Why Sam Altman’s proposal of American Equity Fund would be detrimental to society and why it would not work

cloudwarrior
2 min readMar 17, 2021

We could do something called the American Equity Fund. The American Equity Fund would be capitalized by taxing companies above a certain valuation 2.5% of their market value each year, payable in shares transferred to the fund, and by taxing 2.5% of the value of all privately-held land, payable in dollars.

Good intentions, bad solutions.

1. Wrong incentives

If you are getting shares or money yearly because Amazon / Apple / Alphabet / Microsoft / Facebook is over a certain market cap, you are definitely not going to like any upcoming competition to those giants. You (and others benefiting from the ridiculous bigness of these corporations) would have an incentive to not use, find flaws and smear the alternatives.

2. Corporations would just break up into smaller pieces

Alphabet Inc. would become Google Search Inc., Google Drive Inc., Youtube Inc., Gmail Inc. etc.; you get the idea. They would keep breaking up to not exceed a certain market cap. At the end of the day, 51% of voting shares would still belong to Larry and Sergey in all of those.

Any imposition of taxes based on some cap (let it be market or revenue) will be futile as history has clearly shown. Businesses will inevitably find ingenious ways to circumvent these and as always, the consumers and the workers will pay the price for these bad ideas.

So, what should be done?

The one thing I agree with Sam is that technological progress will keep going up and most likely faster than ever before.

But will only the rich benefit and average people will be left behind? That’s what Karl Marx was afraid as well. But this has not happened yet although it has been predicted many times with each technological advancement. What did happen then?

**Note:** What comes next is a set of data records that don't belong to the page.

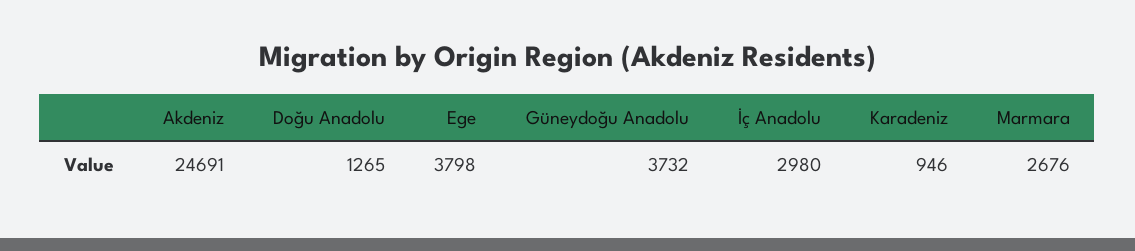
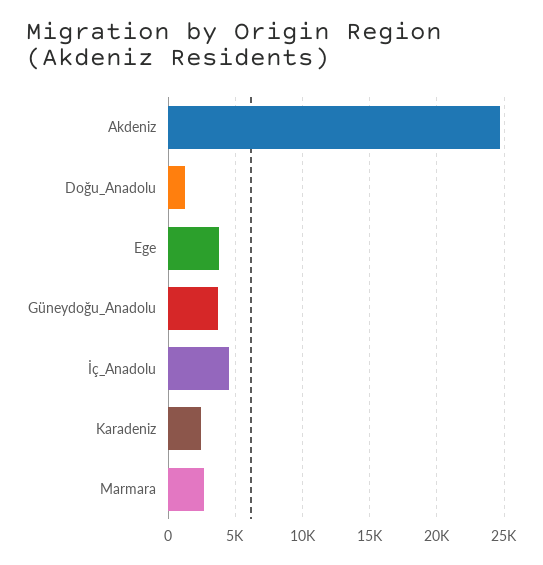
  {
    "Akdeniz": 24691,
    "Doğu Anadolu": 1265,
    "Ege": 3798,
    "Güneydoğu Anadolu": 3732,
-   "İç Anadolu": 2980,
+   "İç Anadolu": 4500,
-   "Karadeniz": 946,
+   "Karadeniz": 2500,
    "Marmara": 2676
  }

What happened instead is actually quite the opposite. People on average have been getting more prosperous, more secure, and freer than ever before. It’s actually quite magical what humanity has achieved since the middle of the 18th century.

Conclusion

I don’t think we have a problem. On the contrary, it’s been getting better. More and more people participate in the stock market, more and more people own assets, more and more power is distributed.

We don’t need governments to babysit us. It will be alright.